[Entries taken from a collection]
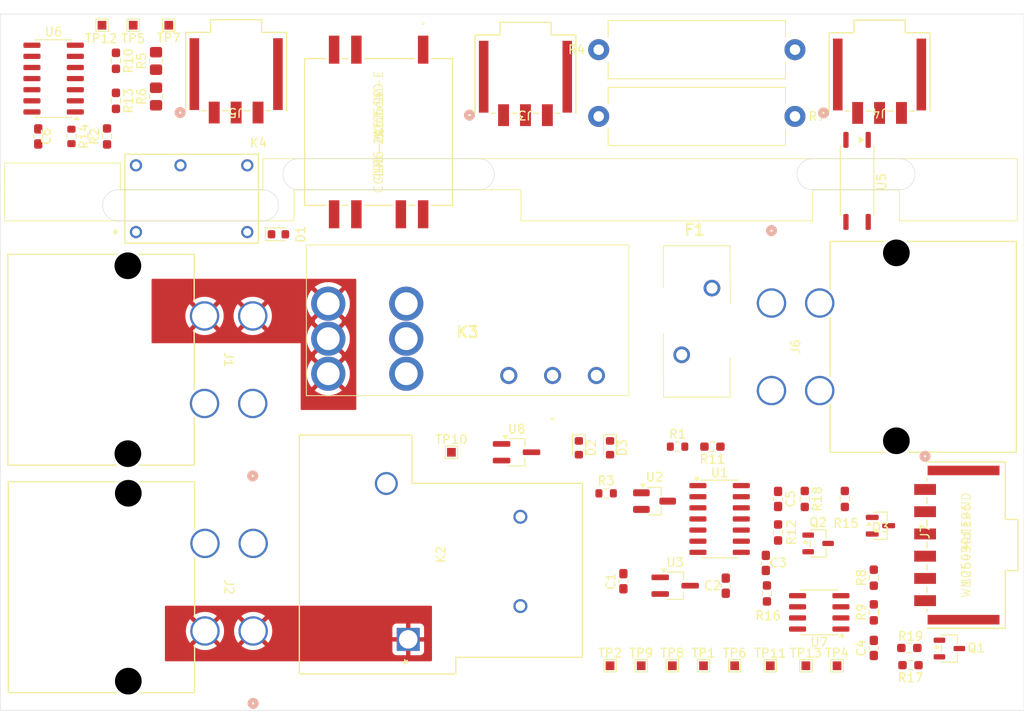
<source format=kicad_pcb>
(kicad_pcb
	(version 20241229)
	(generator "pcbnew")
	(generator_version "9.0")
	(general
		(thickness 1.6)
		(legacy_teardrops no)
	)
	(paper "A")
	(title_block
		(title "Power Electronics Board")
		(date "1/31/2026")
		(rev "Revision 1.0")
		(company "Formula Slug")
	)
	(layers
		(0 "F.Cu" signal)
		(2 "B.Cu" signal)
		(9 "F.Adhes" user "F.Adhesive")
		(11 "B.Adhes" user "B.Adhesive")
		(13 "F.Paste" user)
		(15 "B.Paste" user)
		(5 "F.SilkS" user "F.Silkscreen")
		(7 "B.SilkS" user "B.Silkscreen")
		(1 "F.Mask" user)
		(3 "B.Mask" user)
		(17 "Dwgs.User" user "User.Drawings")
		(19 "Cmts.User" user "User.Comments")
		(21 "Eco1.User" user "User.Eco1")
		(23 "Eco2.User" user "User.Eco2")
		(25 "Edge.Cuts" user)
		(27 "Margin" user)
		(31 "F.CrtYd" user "F.Courtyard")
		(29 "B.CrtYd" user "B.Courtyard")
		(35 "F.Fab" user)
		(33 "B.Fab" user)
		(39 "User.1" user)
		(41 "User.2" user)
		(43 "User.3" user)
		(45 "User.4" user)
	)
	(setup
		(stackup
			(layer "F.SilkS"
				(type "Top Silk Screen")
			)
			(layer "F.Paste"
				(type "Top Solder Paste")
			)
			(layer "F.Mask"
				(type "Top Solder Mask")
				(thickness 0.01)
			)
			(layer "F.Cu"
				(type "copper")
				(thickness 0.07)
			)
			(layer "dielectric 1"
				(type "core")
				(thickness 1.44)
				(material "FR4")
				(epsilon_r 4.5)
				(loss_tangent 0.02)
			)
			(layer "B.Cu"
				(type "copper")
				(thickness 0.07)
			)
			(layer "B.Mask"
				(type "Bottom Solder Mask")
				(thickness 0.01)
			)
			(layer "B.Paste"
				(type "Bottom Solder Paste")
			)
			(layer "B.SilkS"
				(type "Bottom Silk Screen")
			)
			(copper_finish "None")
			(dielectric_constraints no)
		)
		(pad_to_mask_clearance 0)
		(allow_soldermask_bridges_in_footprints no)
		(tenting front back)
		(pcbplotparams
			(layerselection 0x00000000_00000000_55555555_5755f5ff)
			(plot_on_all_layers_selection 0x00000000_00000000_00000000_00000000)
			(disableapertmacros no)
			(usegerberextensions no)
			(usegerberattributes yes)
			(usegerberadvancedattributes yes)
			(creategerberjobfile yes)
			(dashed_line_dash_ratio 12.000000)
			(dashed_line_gap_ratio 3.000000)
			(svgprecision 4)
			(plotframeref no)
			(mode 1)
			(useauxorigin no)
			(hpglpennumber 1)
			(hpglpenspeed 20)
			(hpglpendiameter 15.000000)
			(pdf_front_fp_property_popups yes)
			(pdf_back_fp_property_popups yes)
			(pdf_metadata yes)
			(pdf_single_document no)
			(dxfpolygonmode yes)
			(dxfimperialunits yes)
			(dxfusepcbnewfont yes)
			(psnegative no)
			(psa4output no)
			(plot_black_and_white yes)
			(sketchpadsonfab no)
			(plotpadnumbers no)
			(hidednponfab no)
			(sketchdnponfab yes)
			(crossoutdnponfab yes)
			(subtractmaskfromsilk no)
			(outputformat 1)
			(mirror no)
			(drillshape 1)
			(scaleselection 1)
			(outputdirectory "")
		)
	)
	(net 0 "")
	(net 1 "RTM_Out")
	(net 2 "GND")
	(net 3 "+5V_LV")
	(net 4 "Net-(U7-THR)")
	(net 5 "Net-(C5-Pad1)")
	(net 6 "TS-")
	(net 7 "Net-(C6-Pad1)")
	(net 8 "Shutdown Final")
	(net 9 "Net-(D2-K)")
	(net 10 "Reset Button")
	(net 11 "GLVMS")
	(net 12 "Net-(K3-COM_1)")
	(net 13 "+12V_BAT")
	(net 14 "Net-(J2-Pin_1)")
	(net 15 "/TS+")
	(net 16 "unconnected-(J3-Pin_2-Pad2)")
	(net 17 "unconnected-(J4-Pin_2-Pad2)")
	(net 18 "Net-(J4-Pin_3)")
	(net 19 "Net-(J4-Pin_1)")
	(net 20 "unconnected-(J5-Pin_2-Pad2)")
	(net 21 "Net-(J5-Pin_1)")
	(net 22 "Net-(J5-Pin_3)")
	(net 23 "TS Ready")
	(net 24 "RTM_In")
	(net 25 "Net-(K2-Pad3)")
	(net 26 "Net-(Q1-G)")
	(net 27 "Net-(Q2-D)")
	(net 28 "Net-(Q2-G)")
	(net 29 "Net-(U1A-+)")
	(net 30 "Net-(U6A-+)")
	(net 31 "Net-(U1A--)")
	(net 32 "Net-(R5-Pad1)")
	(net 33 "Net-(U7-DIS)")
	(net 34 "2V Ref")
	(net 35 "+5V_Isolated")
	(net 36 "Net-(R14-Pad2)")
	(net 37 "Net-(U7-R)")
	(net 38 "Net-(U7-Q)")
	(net 39 "unconnected-(U1-Pad14)")
	(net 40 "unconnected-(U1D---Pad13)")
	(net 41 "unconnected-(U1-Pad7)")
	(net 42 "unconnected-(U1D-+-Pad12)")
	(net 43 "unconnected-(U1B---Pad6)")
	(net 44 "unconnected-(U1C---Pad9)")
	(net 45 "unconnected-(U1-Pad8)")
	(net 46 "unconnected-(U1C-+-Pad10)")
	(net 47 "unconnected-(U1B-+-Pad5)")
	(net 48 "unconnected-(U2-NC-Pad3)")
	(net 49 "unconnected-(U6-Pad7)")
	(net 50 "unconnected-(U6B-+-Pad5)")
	(net 51 "unconnected-(U6-Pad8)")
	(net 52 "unconnected-(U6B---Pad6)")
	(net 53 "unconnected-(U6-Pad14)")
	(net 54 "unconnected-(U6C---Pad9)")
	(net 55 "unconnected-(U6D-+-Pad12)")
	(net 56 "unconnected-(U6D---Pad13)")
	(net 57 "unconnected-(U6C-+-Pad10)")
	(net 58 "unconnected-(U7-CV-Pad5)")
	(net 59 "unconnected-(K4-Pad12)")
	(net 60 "unconnected-(U4-On{slash}~{Off}-Pad2)")
	(net 61 "unconnected-(U4-Trim-Pad6)")
	(net 62 "unconnected-(U4-NC-Pad4)")
	(footprint "Package_SO:SOIC-8_3.9x4.9mm_P1.27mm" (layer "F.Cu") (at 176.276 141.224 180))
	(footprint "FS_4_Global_Footprint_Library:CC1R5-1205SR-E" (layer "F.Cu") (at 125.984 86.36 -90))
	(footprint "Package_TO_SOT_SMD:TSOT-23_HandSoldering" (layer "F.Cu") (at 141.732 122.936))
	(footprint "TestPoint:TestPoint_Pad_1.0x1.0mm" (layer "F.Cu") (at 155.956 147.32))
	(footprint "TestPoint:TestPoint_Pad_1.0x1.0mm" (layer "F.Cu") (at 166.624 147.32))
	(footprint "TestPoint:TestPoint_Pad_1.0x1.0mm" (layer "F.Cu") (at 102.043 74.168 180))
	(footprint "FS_4_Global_Footprint_Library:1054301103" (layer "F.Cu") (at 142.748 79.756 180))
	(footprint "Resistor_SMD:R_0603_1608Metric_Pad0.98x0.95mm_HandSolder" (layer "F.Cu") (at 96.012 78.232 -90))
	(footprint "FS_4_Global_Footprint_Library:CONN_SDA-42820-0002_02_RC_MOL (42820-2223)" (layer "F.Cu") (at 170.8263 105.8964 90))
	(footprint "TestPoint:TestPoint_Pad_1.0x1.0mm" (layer "F.Cu") (at 170.688 147.32))
	(footprint "Resistor_SMD:R_0603_1608Metric_Pad0.98x0.95mm_HandSolder" (layer "F.Cu") (at 164.084 122.298 180))
	(footprint "Resistor_SMD:R_0603_1608Metric_Pad0.98x0.95mm_HandSolder" (layer "F.Cu") (at 182.502 137.2635 90))
	(footprint "TestPoint:TestPoint_Pad_1.0x1.0mm" (layer "F.Cu") (at 152.4 147.32))
	(footprint "FS_4_Global_Footprint_Library:01530008LXN" (layer "F.Cu") (at 166.116 109.728 90))
	(footprint "Capacitor_SMD:C_0603_1608Metric_Pad1.08x0.95mm_HandSolder" (layer "F.Cu") (at 171.576 128.27 -90))
	(footprint "TestPoint:TestPoint_Pad_1.0x1.0mm" (layer "F.Cu") (at 163.068 147.32))
	(footprint "TestPoint:TestPoint_Pad_1.0x1.0mm" (layer "F.Cu") (at 94.423 74.168))
	(footprint "TestPoint:TestPoint_Pad_1.0x1.0mm" (layer "F.Cu") (at 134.298 122.936))
	(footprint "TestPoint:TestPoint_Pad_1.0x1.0mm" (layer "F.Cu") (at 178.308 147.32))
	(footprint "FS_4_Global_Footprint_Library:J115F1_1A_S_6_CRS" (layer "F.Cu") (at 129.3686 144.3072 90))
	(footprint "Diode_SMD:D_0603_1608Metric" (layer "F.Cu") (at 148.844 122.428 -90))
	(footprint "Package_TO_SOT_SMD:SOT-23_Handsoldering" (layer "F.Cu") (at 157.48 128.518))
	(footprint "Package_TO_SOT_SMD:SOT-23-3" (layer "F.Cu") (at 176.148 133.35))
	(footprint "Resistor_SMD:R_0805_2012Metric_Pad1.20x1.40mm_HandSolder" (layer "F.Cu") (at 100.584 82.312 90))
	(footprint "FS_4_Global_Footprint_Library:CONN_SDA-42820-0002_02_RC_MOL (42820-2223)" (layer "F.Cu") (at 111.6217 117.3696 -90))
	(footprint "TestPoint:TestPoint_Pad_1.0x1.0mm" (layer "F.Cu") (at 97.979 74.168 180))
	(footprint "Resistor_SMD:R_0603_1608Metric_Pad0.98x0.95mm_HandSolder" (layer "F.Cu") (at 170.308 139.062 -90))
	(footprint "Resistor_THT:R_Axial_Power_L20.0mm_W6.4mm_P22.40mm" (layer "F.Cu") (at 173.506 76.962 180))
	(footprint "FS_4_Global_Footprint_Library:1054301106" (layer "F.Cu") (at 193.04 133.538 90))
	(footprint "Diode_SMD:D_0603_1608Metric" (layer "F.Cu") (at 114.554 98.044))
	(footprint "Resistor_THT:R_Axial_Power_L20.0mm_W6.4mm_P22.40mm" (layer "F.Cu") (at 151.106 84.582))
	(footprint "TestPoint:TestPoint_Pad_1.0x1.0mm" (layer "F.Cu") (at 174.752 147.32))
	(footprint "Resistor_SMD:R_0603_1608Metric_Pad0.98x0.95mm_HandSolder" (layer "F.Cu") (at 174.624 128.27 -90))
	(footprint "Resistor_SMD:R_0603_1608Metric" (layer "F.Cu") (at 90.932 86.868 -90))
	(footprint "Resistor_SMD:R_0603_1608Metric_Pad0.98x0.95mm_HandSolder"
		(layer "F.Cu")
		(uuid "a015f2e6-d28a-4f50-b85b-e684396cca7d")
		(at 186.69 147.254 180)
		(descr "Resistor SMD 0603 (1608 Metric), square (rectangular) end terminal, IPC-7351 nominal with elongated pad for handsoldering. (Body size source: IPC-SM-782 page 72, https://www.pcb-3d.com/wordpress/wp-content/uploads/ipc-sm-782a_amendment_1_and_2.pdf), generated with kicad-footprint-generator")
		(tags "resistor handsolder")
		(property "Reference" "R17"
			(at 0 -1.43 0)
			(layer "F.SilkS")
			(uuid "39a79f14-44ac-4b9e-99b7-3d6fead71f8b")
			(effects
				(font
					(size 1 1)
					(thickness 0.15)
				)
			)
		)
		(property "Value" "10k"
			(at 0 1.43 0)
			(layer "F.Fab")
			(uuid "fc4384ae-5d85-4013-a24b-bddf6b02cf83")
			(effects
				(font
					(size 1 1)
					(thickness 0.15)
				)
			)
		)
		(property "Datasheet" "https://yageogroup.com/content/datasheet/asset/file/PYU-RC_GROUP_51_ROHS_L"
			(at 0 0 0)
			(layer "F.Fab")
			(hide yes)
			(uuid "c27011ae-a32c-4094-87bf-e0e62681380b")
			(effects
				(font
					(size 1.27 1.27)
					(thickness 0.15)
				)
			)
		)
		(property "Description" "Resistor"
			(at 0 0 0)
			(layer "F.Fab")
			(hide yes)
			(uuid "5d03002e-c4ab-4899-87cd-6708d686ab7c")
			(effects
				(font
					(size 1.27 1.27)
					(thickness 0.15)
				)
			)
		)
		(property "Digi PN" "311-10.0KHRCT-ND"
			(at 0 0 180)
			(unlocked yes)
			(layer "F.Fab")
			(hide yes)
			(uuid "bbd21fc5-4988-45cd-8efe-fffb51b88db7")
			(effects
				(font
					(size 1 1)
					(thickness 0.15)
				)
			)
		)
		(property "MFG PN" "RC0603FR-0710KL"
			(at 0 0 180)
			(unlocked yes)
			(layer "F.Fab")
			(hide yes)
			(uuid "93baf565-a0e4-4040-9e9a-01e0d9d4b7bb")
			(effects
				(font
					(size 1 1)
					(thickness 0.15)
				)
			)
		)
		(property "Digi URL" "https://www.digikey.com/en/products/detail/yageo/RC0603FR-0710KL/726880"
			(at 0 0 180)
			(unlocked yes)
			(layer "F.Fab")
			(hide yes)
			(uuid "5f2653ca-9e90-4bbc-b557-e51efdcf43c9")
			(effects
				(font
					(size 1 1)
					(thickness 0.15)
				)
			)
		)
		(property "MFG" "YAGEO"
			(at 0 0 180)
			(unlocked yes)
			(layer "F.Fab")
			(hide yes)
			(uuid "b315ae05-2fa7-4f55-84d8-e8cec9be29f1")
			(effects
				(font
					(size 1 1)
					(thickness 0.15)
				)
			)
		)
		(property "Fuse Digikey" ""
			(at 0 0 180)
			(unlocked yes)
			(layer "F.Fab")
			(hide yes)
			(uuid "2984271c-1a1b-47bd-bb16-7701478aea3d")
			(effects
				(font
					(size 1 1)
					(thickness 0.15)
				)
			)
		)
		(property ki_fp_filters "R_*")
		(path "/f03aee07-74ba-4c03-a3d3-2039466419b2")
		(sheetname "/")
		(sheetfile "Power Electronics Board.kicad_sch")
		(attr smd)
		(fp_line
			(start -0.254724 0.5225)
			(end 0.254724 0.5225)
			(stroke
				(width 0.12)
				(type solid)
			)
			(layer "F.SilkS")
			(uuid "fad6da94-1465-4318-a70c-e0a9bc44126e")
		)
		(fp_line
			(start -0.254724 -0.5225)
			(end 0.254724 -0.5225)
			(stroke
				(width 0.12)
				(type solid)
			)
			(layer "F.SilkS")
			(uuid "6d5bd4c4-696d-4fec-8f36-cacdcaaa1ed8")
		)
		(fp_line
			(start 1.65 0.73)
			(end -1.65 0.73)
			(stroke
				(width 0.05)
				(type solid)
			)
			(layer "F.CrtYd")
			(uuid "fd791930-6c17-446b-88cf-387013846d5d")
		)
		(fp_line
			(start 1.65 -0.73)
			(end 1.65 0.73)
			(stroke
				(width 0.05)
				(type solid)
			)
			(layer "F.CrtYd")
			(uuid "11d8827a-c9f2-47de-9de6-18803723e1cf")
		)
		(fp_line
			(start -1.65 0.73)
			(end -1.65 -0.73)
			(stroke
				(width 0.05)
				(type solid)
			)
			(layer "F.CrtYd")
			(uuid "b3114163-bc62-4ce1-b367-2ed7df35462e")
		)
		(fp_line
			(start -1.65 -0.73)
			(end 1.65 -0.73)
			(stroke
				(width 0.05)
				(type solid)
			)
			(layer "F.CrtYd")
			(uuid "14edac73-ea4f-4753-aaf5-6dd0ab3f1680")
		)
		(fp_line
			(start 0.8 0.4125)
			(end -0.8 0.4125)
			(stroke
				(width 0.1)
				(type solid)
			)
			(layer "F.Fab")
			(uuid "ba5ba7e6-49f4-48bb-868f-8710f08a5010")
		)
		(fp_line
			(start 0.8 -0.4125)
			(end 0.8 0.4125)
			(stroke
				(width 0.1)
				(type solid)
			)
			(layer "F.Fab")
			(uuid "8260d6ed-164d-4288-8d1d-40aeb485ece0")
		)
		(fp_line
			(start -0.8 0.4125)
			(end -0.8 -0.4125)
			(stroke
				(width 0.1)
				(type solid)
			)
			(layer "F.Fab")
			(uuid "c94b0b57-4c4e-4a65-ad5b-950cfbfdc8cd")
		)
		(fp_line
			(start -0.8 -0.4125)
			(end 0.8 -0.4125)
			(stroke
				(width 0.1)
				(type solid)
			)
			(layer "F.Fab")
			(uuid "17b87c93-61ec-49d1-8e4b-8ad9edf97f32")
		)
		(fp_text user "${REFERENCE}"
			(at 0 0 0)
			(layer "F.Fab")
			(uuid "3280b78a-3b0a-4368-9a8a-4e4224f92646")
			(effects
... [205770 chars truncated]
</source>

* JOB: Word for word and without pictures, please write out only the lines from the start of the entries through the line containing "(hpglpenspeed 20)", both included.

* THE COMPLETED TASK:
<source format=kicad_pcb>
(kicad_pcb
	(version 20241229)
	(generator "pcbnew")
	(generator_version "9.0")
	(general
		(thickness 1.6)
		(legacy_teardrops no)
	)
	(paper "A")
	(title_block
		(title "Power Electronics Board")
		(date "1/31/2026")
		(rev "Revision 1.0")
		(company "Formula Slug")
	)
	(layers
		(0 "F.Cu" signal)
		(2 "B.Cu" signal)
		(9 "F.Adhes" user "F.Adhesive")
		(11 "B.Adhes" user "B.Adhesive")
		(13 "F.Paste" user)
		(15 "B.Paste" user)
		(5 "F.SilkS" user "F.Silkscreen")
		(7 "B.SilkS" user "B.Silkscreen")
		(1 "F.Mask" user)
		(3 "B.Mask" user)
		(17 "Dwgs.User" user "User.Drawings")
		(19 "Cmts.User" user "User.Comments")
		(21 "Eco1.User" user "User.Eco1")
		(23 "Eco2.User" user "User.Eco2")
		(25 "Edge.Cuts" user)
		(27 "Margin" user)
		(31 "F.CrtYd" user "F.Courtyard")
		(29 "B.CrtYd" user "B.Courtyard")
		(35 "F.Fab" user)
		(33 "B.Fab" user)
		(39 "User.1" user)
		(41 "User.2" user)
		(43 "User.3" user)
		(45 "User.4" user)
	)
	(setup
		(stackup
			(layer "F.SilkS"
				(type "Top Silk Screen")
			)
			(layer "F.Paste"
				(type "Top Solder Paste")
			)
			(layer "F.Mask"
				(type "Top Solder Mask")
				(thickness 0.01)
			)
			(layer "F.Cu"
				(type "copper")
				(thickness 0.07)
			)
			(layer "dielectric 1"
				(type "core")
				(thickness 1.44)
				(material "FR4")
				(epsilon_r 4.5)
				(loss_tangent 0.02)
			)
			(layer "B.Cu"
				(type "copper")
				(thickness 0.07)
			)
			(layer "B.Mask"
				(type "Bottom Solder Mask")
				(thickness 0.01)
			)
			(layer "B.Paste"
				(type "Bottom Solder Paste")
			)
			(layer "B.SilkS"
				(type "Bottom Silk Screen")
			)
			(copper_finish "None")
			(dielectric_constraints no)
		)
		(pad_to_mask_clearance 0)
		(allow_soldermask_bridges_in_footprints no)
		(tenting front back)
		(pcbplotparams
			(layerselection 0x00000000_00000000_55555555_5755f5ff)
			(plot_on_all_layers_selection 0x00000000_00000000_00000000_00000000)
			(disableapertmacros no)
			(usegerberextensions no)
			(usegerberattributes yes)
			(usegerberadvancedattributes yes)
			(creategerberjobfile yes)
			(dashed_line_dash_ratio 12.000000)
			(dashed_line_gap_ratio 3.000000)
			(svgprecision 4)
			(plotframeref no)
			(mode 1)
			(useauxorigin no)
			(hpglpennumber 1)
			(hpglpenspeed 20)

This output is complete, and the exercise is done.